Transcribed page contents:
######

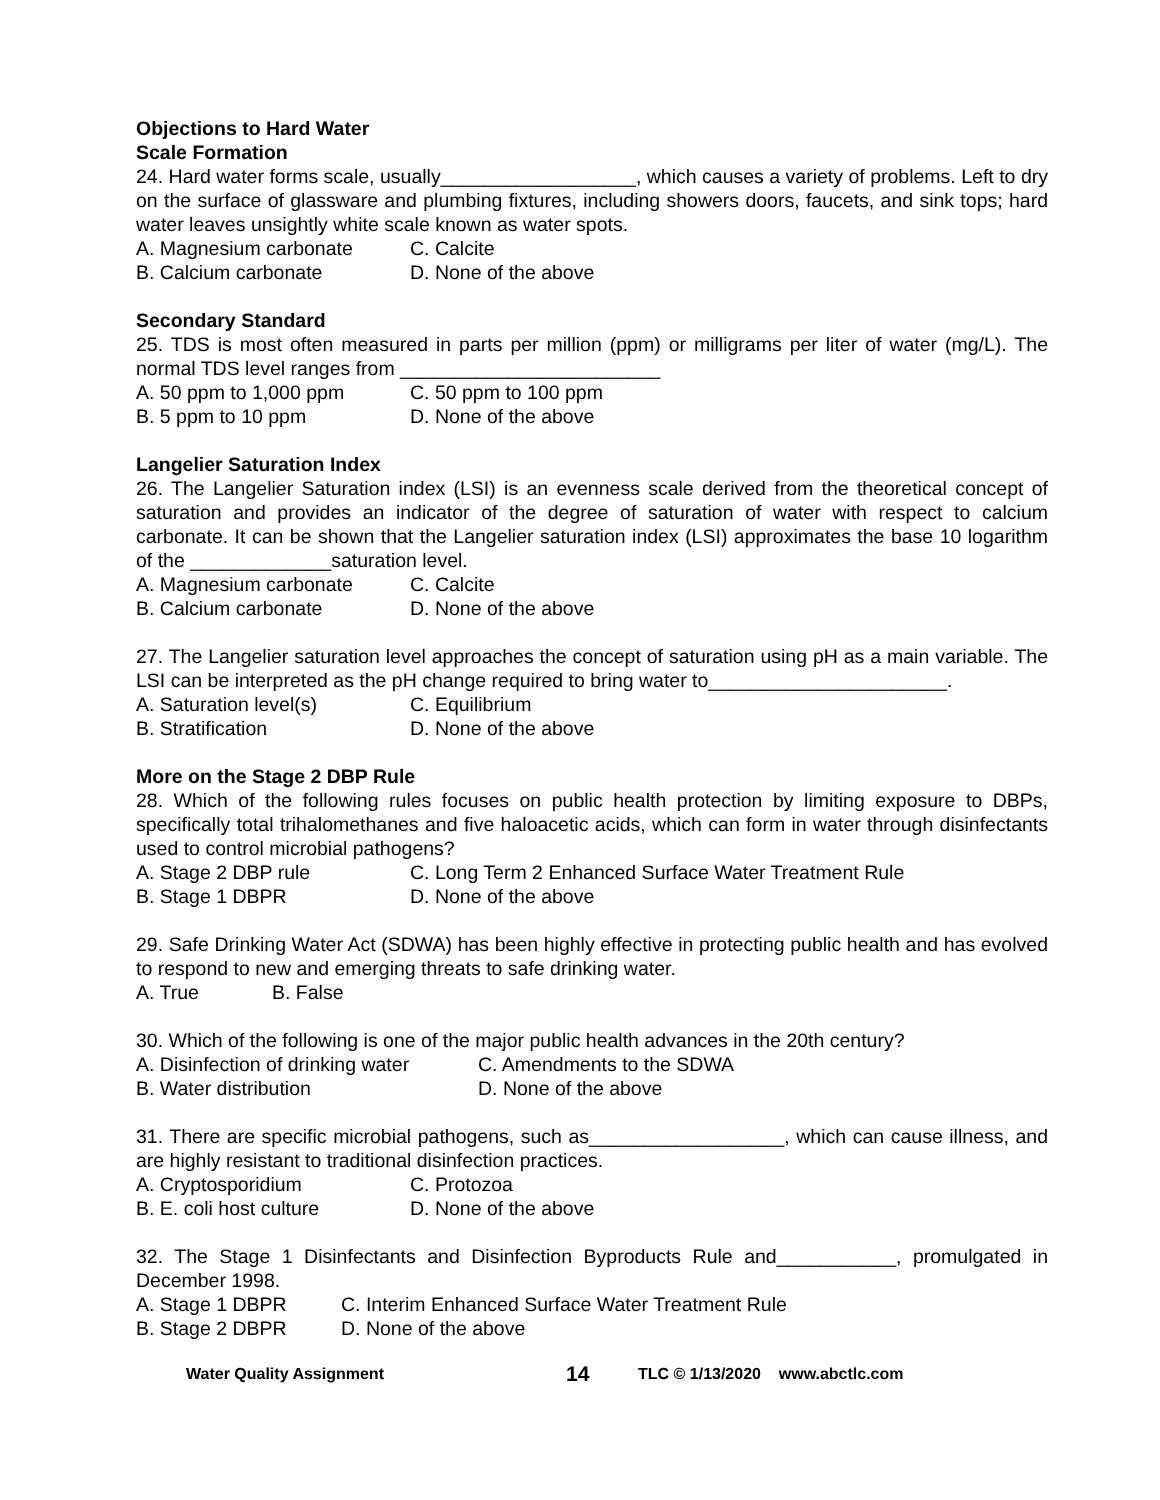Objections to Hard Water
Scale Formation
24. Hard water forms scale, usually__________________, which causes a variety of problems. Left to dry on the surface of glassware and plumbing fixtures, including showers doors, faucets, and sink tops; hard water leaves unsightly white scale known as water spots.
A. Magnesium carbonate C. Calcite
B. Calcium carbonate D. None of the above
Secondary Standard
25. TDS is most often measured in parts per million (ppm) or milligrams per liter of water (mg/L). The normal TDS level ranges from ________________________
A. 50 ppm to 1,000 ppm C. 50 ppm to 100 ppm
B. 5 ppm to 10 ppm D. None of the above
Langelier Saturation Index
26. The Langelier Saturation index (LSI) is an evenness scale derived from the theoretical concept of saturation and provides an indicator of the degree of saturation of water with respect to calcium carbonate. It can be shown that the Langelier saturation index (LSI) approximates the base 10 logarithm of the _____________saturation level.
A. Magnesium carbonate C. Calcite
B. Calcium carbonate D. None of the above
27. The Langelier saturation level approaches the concept of saturation using pH as a main variable. The LSI can be interpreted as the pH change required to bring water to______________________.
A. Saturation level(s) C. Equilibrium
B. Stratification D. None of the above
More on the Stage 2 DBP Rule
28. Which of the following rules focuses on public health protection by limiting exposure to DBPs, specifically total trihalomethanes and five haloacetic acids, which can form in water through disinfectants used to control microbial pathogens?
A. Stage 2 DBP rule C. Long Term 2 Enhanced Surface Water Treatment Rule
B. Stage 1 DBPR D. None of the above
29. Safe Drinking Water Act (SDWA) has been highly effective in protecting public health and has evolved to respond to new and emerging threats to safe drinking water.
A. True B. False
30. Which of the following is one of the major public health advances in the 20th century?
A. Disinfection of drinking water C. Amendments to the SDWA
B. Water distribution D. None of the above
31. There are specific microbial pathogens, such as__________________, which can cause illness, and are highly resistant to traditional disinfection practices.
A. Cryptosporidium C. Protozoa
B. E. coli host culture D. None of the above
32. The Stage 1 Disinfectants and Disinfection Byproducts Rule and___________, promulgated in December 1998.
A. Stage 1 DBPR C. Interim Enhanced Surface Water Treatment Rule
B. Stage 2 DBPR D. None of the above
Water Quality Assignment 14 TLC © 1/13/2020 www.abctlc.com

######

[YOUR INSTRUCTIONS]:
Provide an exact copy of the records, excluding every picture.

[RESULT BELOW]:
Objections to Hard Water
Scale Formation
24. Hard water forms scale, usually__________________, which causes a variety of problems. Left to dry on the surface of glassware and plumbing fixtures, including showers doors, faucets, and sink tops; hard water leaves unsightly white scale known as water spots.
A. Magnesium carbonate C. Calcite
B. Calcium carbonate D. None of the above
Secondary Standard
25. TDS is most often measured in parts per million (ppm) or milligrams per liter of water (mg/L). The normal TDS level ranges from ________________________
A. 50 ppm to 1,000 ppm C. 50 ppm to 100 ppm
B. 5 ppm to 10 ppm D. None of the above
Langelier Saturation Index
26. The Langelier Saturation index (LSI) is an evenness scale derived from the theoretical concept of saturation and provides an indicator of the degree of saturation of water with respect to calcium carbonate. It can be shown that the Langelier saturation index (LSI) approximates the base 10 logarithm of the _____________saturation level.
A. Magnesium carbonate C. Calcite
B. Calcium carbonate D. None of the above
27. The Langelier saturation level approaches the concept of saturation using pH as a main variable. The LSI can be interpreted as the pH change required to bring water to______________________.
A. Saturation level(s) C. Equilibrium
B. Stratification D. None of the above
More on the Stage 2 DBP Rule
28. Which of the following rules focuses on public health protection by limiting exposure to DBPs, specifically total trihalomethanes and five haloacetic acids, which can form in water through disinfectants used to control microbial pathogens?
A. Stage 2 DBP rule C. Long Term 2 Enhanced Surface Water Treatment Rule
B. Stage 1 DBPR D. None of the above
29. Safe Drinking Water Act (SDWA) has been highly effective in protecting public health and has evolved to respond to new and emerging threats to safe drinking water.
A. True B. False
30. Which of the following is one of the major public health advances in the 20th century?
A. Disinfection of drinking water C. Amendments to the SDWA
B. Water distribution D. None of the above
31. There are specific microbial pathogens, such as__________________, which can cause illness, and are highly resistant to traditional disinfection practices.
A. Cryptosporidium C. Protozoa
B. E. coli host culture D. None of the above
32. The Stage 1 Disinfectants and Disinfection Byproducts Rule and___________, promulgated in December 1998.
A. Stage 1 DBPR C. Interim Enhanced Surface Water Treatment Rule
B. Stage 2 DBPR D. None of the above
Water Quality Assignment 14 TLC © 1/13/2020 www.abctlc.com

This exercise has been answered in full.